== Stated problem ==
Reproduce the stretch of rows from the line containing "catalogue / barcode: US 2905082" through the final line of the rows, keeping every line unchanged.

[Extracted records]
____________________

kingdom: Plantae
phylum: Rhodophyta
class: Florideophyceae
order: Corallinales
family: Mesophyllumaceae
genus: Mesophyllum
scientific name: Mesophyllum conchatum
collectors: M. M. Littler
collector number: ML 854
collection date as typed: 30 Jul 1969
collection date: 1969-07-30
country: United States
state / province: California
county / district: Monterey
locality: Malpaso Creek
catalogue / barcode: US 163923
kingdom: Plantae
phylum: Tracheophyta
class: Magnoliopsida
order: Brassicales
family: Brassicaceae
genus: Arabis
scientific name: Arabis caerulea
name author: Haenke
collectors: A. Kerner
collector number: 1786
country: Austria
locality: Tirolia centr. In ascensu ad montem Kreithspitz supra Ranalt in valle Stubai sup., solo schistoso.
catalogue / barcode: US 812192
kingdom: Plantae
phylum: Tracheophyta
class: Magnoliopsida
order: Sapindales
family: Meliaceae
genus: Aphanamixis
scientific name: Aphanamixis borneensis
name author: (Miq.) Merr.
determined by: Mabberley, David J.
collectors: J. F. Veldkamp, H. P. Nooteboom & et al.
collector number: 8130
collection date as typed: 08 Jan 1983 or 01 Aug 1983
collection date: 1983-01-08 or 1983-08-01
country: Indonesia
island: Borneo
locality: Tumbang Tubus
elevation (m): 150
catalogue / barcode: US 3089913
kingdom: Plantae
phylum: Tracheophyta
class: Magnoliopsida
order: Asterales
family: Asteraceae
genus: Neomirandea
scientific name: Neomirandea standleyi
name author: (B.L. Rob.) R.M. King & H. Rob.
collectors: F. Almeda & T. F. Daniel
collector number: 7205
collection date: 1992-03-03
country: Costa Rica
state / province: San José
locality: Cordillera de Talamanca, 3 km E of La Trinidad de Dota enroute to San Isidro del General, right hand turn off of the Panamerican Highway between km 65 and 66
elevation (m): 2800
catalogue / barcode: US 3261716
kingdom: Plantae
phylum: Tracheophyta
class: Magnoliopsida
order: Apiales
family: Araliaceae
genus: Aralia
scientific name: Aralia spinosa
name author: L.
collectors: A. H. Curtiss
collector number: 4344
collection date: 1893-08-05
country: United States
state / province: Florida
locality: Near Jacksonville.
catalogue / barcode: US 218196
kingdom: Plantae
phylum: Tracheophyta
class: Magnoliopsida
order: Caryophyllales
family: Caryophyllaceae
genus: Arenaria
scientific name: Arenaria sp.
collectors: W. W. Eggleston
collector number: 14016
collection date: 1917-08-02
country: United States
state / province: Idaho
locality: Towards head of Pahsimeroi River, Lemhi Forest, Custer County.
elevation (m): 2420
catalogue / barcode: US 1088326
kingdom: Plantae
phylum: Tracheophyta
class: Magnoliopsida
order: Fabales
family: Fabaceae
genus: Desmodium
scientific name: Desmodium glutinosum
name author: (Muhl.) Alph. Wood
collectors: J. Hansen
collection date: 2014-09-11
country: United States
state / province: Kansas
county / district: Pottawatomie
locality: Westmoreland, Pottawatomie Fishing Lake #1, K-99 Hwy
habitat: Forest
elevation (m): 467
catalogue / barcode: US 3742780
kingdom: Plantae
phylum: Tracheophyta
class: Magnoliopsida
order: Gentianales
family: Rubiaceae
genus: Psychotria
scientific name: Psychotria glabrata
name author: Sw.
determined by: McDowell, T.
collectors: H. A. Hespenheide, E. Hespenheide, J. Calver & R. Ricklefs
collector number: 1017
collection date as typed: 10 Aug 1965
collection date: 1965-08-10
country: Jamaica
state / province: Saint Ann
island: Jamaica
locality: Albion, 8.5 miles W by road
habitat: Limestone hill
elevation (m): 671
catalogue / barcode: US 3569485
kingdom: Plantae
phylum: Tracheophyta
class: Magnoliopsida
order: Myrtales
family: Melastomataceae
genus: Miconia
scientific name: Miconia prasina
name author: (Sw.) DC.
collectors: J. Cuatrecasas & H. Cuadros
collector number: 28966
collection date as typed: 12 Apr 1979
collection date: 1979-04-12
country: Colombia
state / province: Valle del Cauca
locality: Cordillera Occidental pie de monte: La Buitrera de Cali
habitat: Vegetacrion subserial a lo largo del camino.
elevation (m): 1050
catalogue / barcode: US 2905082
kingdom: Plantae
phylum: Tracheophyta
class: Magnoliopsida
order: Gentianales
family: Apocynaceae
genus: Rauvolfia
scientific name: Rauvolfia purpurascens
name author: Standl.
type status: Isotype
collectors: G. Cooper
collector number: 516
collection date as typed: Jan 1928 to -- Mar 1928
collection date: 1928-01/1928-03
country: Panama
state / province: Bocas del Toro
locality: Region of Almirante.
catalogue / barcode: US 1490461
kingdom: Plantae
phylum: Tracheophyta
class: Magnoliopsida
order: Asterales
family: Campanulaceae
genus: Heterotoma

____________________

== Expected answer ==
catalogue / barcode: US 2905082
kingdom: Plantae
phylum: Tracheophyta
class: Magnoliopsida
order: Gentianales
family: Apocynaceae
genus: Rauvolfia
scientific name: Rauvolfia purpurascens
name author: Standl.
type status: Isotype
collectors: G. Cooper
collector number: 516
collection date as typed: Jan 1928 to -- Mar 1928
collection date: 1928-01/1928-03
country: Panama
state / province: Bocas del Toro
locality: Region of Almirante.
catalogue / barcode: US 1490461
kingdom: Plantae
phylum: Tracheophyta
class: Magnoliopsida
order: Asterales
family: Campanulaceae
genus: Heterotoma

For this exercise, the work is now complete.